▶ **Problem to work on**
Rewrite the lines of the material starting at the line containing "## Architecture proposée" and ending at the line containing "## Organistation du", replacing "scala" with "Scala" and changing nothing else.

▶ **Data**
+ + +

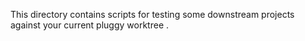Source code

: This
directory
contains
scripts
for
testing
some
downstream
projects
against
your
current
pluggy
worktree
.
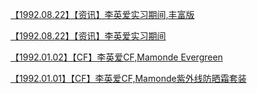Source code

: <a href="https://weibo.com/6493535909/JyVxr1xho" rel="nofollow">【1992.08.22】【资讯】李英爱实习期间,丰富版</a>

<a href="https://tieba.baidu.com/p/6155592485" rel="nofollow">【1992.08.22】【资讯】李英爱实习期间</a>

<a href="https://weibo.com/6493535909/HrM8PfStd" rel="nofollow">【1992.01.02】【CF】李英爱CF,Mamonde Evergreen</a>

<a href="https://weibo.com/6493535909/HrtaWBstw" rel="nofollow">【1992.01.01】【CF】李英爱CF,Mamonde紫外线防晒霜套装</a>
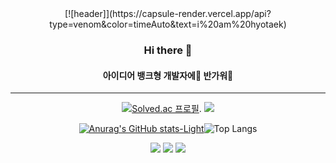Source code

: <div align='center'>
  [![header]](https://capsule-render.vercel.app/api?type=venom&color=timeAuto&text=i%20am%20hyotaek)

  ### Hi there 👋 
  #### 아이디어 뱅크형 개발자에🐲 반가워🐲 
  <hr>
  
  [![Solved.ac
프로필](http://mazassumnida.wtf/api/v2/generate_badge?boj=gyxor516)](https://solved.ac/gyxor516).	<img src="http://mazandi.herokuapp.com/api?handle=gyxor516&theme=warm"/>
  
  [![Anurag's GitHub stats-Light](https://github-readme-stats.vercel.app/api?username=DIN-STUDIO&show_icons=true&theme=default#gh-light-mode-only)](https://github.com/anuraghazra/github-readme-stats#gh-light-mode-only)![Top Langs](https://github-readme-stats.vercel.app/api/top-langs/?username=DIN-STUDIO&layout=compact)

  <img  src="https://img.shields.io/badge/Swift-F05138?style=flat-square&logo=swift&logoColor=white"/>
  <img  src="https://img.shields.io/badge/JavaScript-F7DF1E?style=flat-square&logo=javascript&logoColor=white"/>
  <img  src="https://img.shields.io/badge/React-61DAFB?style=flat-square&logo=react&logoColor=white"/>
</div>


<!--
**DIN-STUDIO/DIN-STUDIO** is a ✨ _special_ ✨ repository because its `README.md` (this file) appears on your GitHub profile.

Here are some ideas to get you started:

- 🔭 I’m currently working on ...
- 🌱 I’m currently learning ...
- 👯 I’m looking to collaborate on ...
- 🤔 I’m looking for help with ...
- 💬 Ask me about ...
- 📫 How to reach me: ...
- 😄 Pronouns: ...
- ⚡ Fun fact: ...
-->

+ + +

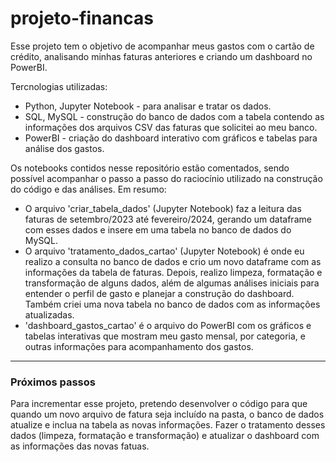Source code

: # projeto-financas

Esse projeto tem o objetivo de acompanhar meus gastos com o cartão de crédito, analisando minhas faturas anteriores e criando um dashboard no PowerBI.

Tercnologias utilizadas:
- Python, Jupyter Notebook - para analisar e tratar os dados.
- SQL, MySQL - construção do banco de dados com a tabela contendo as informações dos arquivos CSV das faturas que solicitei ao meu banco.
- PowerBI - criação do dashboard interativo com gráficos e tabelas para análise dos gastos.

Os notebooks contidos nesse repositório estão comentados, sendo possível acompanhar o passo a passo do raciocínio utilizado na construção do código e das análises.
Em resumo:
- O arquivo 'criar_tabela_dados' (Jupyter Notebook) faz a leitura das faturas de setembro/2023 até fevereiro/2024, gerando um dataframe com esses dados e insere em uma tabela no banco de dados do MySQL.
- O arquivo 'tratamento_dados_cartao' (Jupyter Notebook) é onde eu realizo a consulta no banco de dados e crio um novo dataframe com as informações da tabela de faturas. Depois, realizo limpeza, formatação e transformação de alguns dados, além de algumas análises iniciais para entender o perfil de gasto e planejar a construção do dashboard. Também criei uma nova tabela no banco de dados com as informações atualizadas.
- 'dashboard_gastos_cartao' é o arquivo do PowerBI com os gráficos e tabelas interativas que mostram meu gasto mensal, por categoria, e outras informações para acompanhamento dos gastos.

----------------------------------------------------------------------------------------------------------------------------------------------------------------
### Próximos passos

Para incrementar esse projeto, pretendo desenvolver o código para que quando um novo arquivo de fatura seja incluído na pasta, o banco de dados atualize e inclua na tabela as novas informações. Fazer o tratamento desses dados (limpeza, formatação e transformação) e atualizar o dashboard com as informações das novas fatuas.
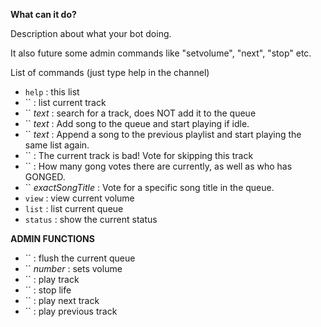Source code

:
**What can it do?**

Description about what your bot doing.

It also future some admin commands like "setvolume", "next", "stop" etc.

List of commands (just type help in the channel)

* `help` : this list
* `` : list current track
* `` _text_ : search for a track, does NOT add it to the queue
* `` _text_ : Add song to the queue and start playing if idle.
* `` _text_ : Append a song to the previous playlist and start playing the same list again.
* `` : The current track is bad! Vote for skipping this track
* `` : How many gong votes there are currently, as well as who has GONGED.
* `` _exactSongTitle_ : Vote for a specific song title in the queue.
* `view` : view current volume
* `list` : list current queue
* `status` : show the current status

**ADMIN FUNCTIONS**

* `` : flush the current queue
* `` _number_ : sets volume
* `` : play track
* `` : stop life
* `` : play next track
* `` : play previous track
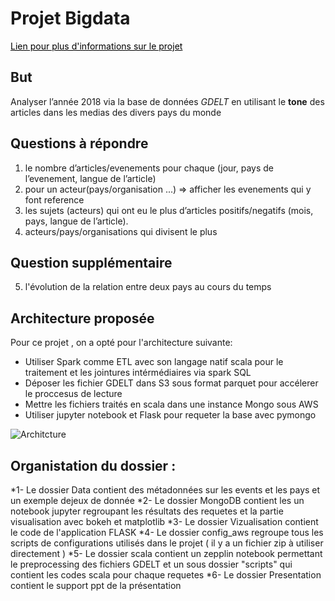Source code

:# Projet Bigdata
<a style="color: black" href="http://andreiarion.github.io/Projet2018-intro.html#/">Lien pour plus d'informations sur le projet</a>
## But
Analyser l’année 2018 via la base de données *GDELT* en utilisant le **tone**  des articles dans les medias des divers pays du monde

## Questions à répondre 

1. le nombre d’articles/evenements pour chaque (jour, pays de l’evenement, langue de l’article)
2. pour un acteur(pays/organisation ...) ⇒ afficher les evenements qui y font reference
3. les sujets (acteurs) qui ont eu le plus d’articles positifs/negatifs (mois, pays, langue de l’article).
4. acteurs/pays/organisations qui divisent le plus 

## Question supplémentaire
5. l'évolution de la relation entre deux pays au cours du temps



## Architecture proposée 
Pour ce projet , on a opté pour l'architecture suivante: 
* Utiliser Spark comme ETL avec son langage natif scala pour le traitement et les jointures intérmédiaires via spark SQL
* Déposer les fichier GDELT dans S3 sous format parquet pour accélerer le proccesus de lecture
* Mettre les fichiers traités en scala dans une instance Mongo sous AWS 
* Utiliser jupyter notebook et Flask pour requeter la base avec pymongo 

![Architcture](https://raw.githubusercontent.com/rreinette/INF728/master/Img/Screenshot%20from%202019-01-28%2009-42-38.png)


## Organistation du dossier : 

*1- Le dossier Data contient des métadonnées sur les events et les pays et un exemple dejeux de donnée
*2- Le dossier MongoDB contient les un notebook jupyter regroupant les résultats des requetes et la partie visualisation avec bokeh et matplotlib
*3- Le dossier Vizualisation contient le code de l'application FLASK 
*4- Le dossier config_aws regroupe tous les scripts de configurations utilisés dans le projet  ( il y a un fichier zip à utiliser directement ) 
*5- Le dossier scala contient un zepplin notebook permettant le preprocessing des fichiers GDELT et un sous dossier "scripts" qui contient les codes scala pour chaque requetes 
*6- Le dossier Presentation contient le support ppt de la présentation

+ + +

▶ **Solution for this problem**
## Architecture proposée 
Pour ce projet , on a opté pour l'architecture suivante: 
* Utiliser Spark comme ETL avec son langage natif Scala pour le traitement et les jointures intérmédiaires via spark SQL
* Déposer les fichier GDELT dans S3 sous format parquet pour accélerer le proccesus de lecture
* Mettre les fichiers traités en Scala dans une instance Mongo sous AWS 
* Utiliser jupyter notebook et Flask pour requeter la base avec pymongo 

![Architcture](https://raw.githubusercontent.com/rreinette/INF728/master/Img/Screenshot%20from%202019-01-28%2009-42-38.png)


## Organistation du dossier : 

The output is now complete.